- _TASK GOAL_
Reproduce the records from the line with "right shoulder: (370, 150, -6)" to the line with "left elbow: (566, 253, -25)", renaming "shoulder" to "upper arm" and leaving everything else unchanged.

- _Limb landmark coordinates_

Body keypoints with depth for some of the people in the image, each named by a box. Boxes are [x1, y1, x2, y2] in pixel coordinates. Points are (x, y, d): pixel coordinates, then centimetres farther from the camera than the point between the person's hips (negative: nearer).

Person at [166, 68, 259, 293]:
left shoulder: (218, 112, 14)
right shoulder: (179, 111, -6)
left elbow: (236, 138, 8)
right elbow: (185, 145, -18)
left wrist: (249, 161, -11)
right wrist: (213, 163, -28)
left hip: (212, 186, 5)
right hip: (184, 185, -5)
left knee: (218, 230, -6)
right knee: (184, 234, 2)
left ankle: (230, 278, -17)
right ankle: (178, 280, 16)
* * *
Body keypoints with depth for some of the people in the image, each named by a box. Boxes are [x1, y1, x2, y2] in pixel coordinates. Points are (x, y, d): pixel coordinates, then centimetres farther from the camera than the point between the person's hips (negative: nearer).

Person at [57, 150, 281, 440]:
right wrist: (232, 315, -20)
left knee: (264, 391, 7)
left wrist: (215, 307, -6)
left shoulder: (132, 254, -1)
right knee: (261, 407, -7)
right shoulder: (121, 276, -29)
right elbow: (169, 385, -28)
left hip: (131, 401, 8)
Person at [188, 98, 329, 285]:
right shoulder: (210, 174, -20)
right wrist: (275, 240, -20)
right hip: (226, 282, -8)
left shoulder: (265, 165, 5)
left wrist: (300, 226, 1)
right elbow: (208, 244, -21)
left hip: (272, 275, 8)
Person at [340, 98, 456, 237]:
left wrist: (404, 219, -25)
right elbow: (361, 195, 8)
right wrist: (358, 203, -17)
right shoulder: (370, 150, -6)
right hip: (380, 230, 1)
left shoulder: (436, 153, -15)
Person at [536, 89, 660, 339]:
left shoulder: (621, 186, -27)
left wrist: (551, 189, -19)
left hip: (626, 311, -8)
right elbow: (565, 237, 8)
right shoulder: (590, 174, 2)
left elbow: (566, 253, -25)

- _ANSWER TO THIS TASK_
right upper arm: (370, 150, -6)
right hip: (380, 230, 1)
left upper arm: (436, 153, -15)
Person at [536, 89, 660, 339]:
left upper arm: (621, 186, -27)
left wrist: (551, 189, -19)
left hip: (626, 311, -8)
right elbow: (565, 237, 8)
right upper arm: (590, 174, 2)
left elbow: (566, 253, -25)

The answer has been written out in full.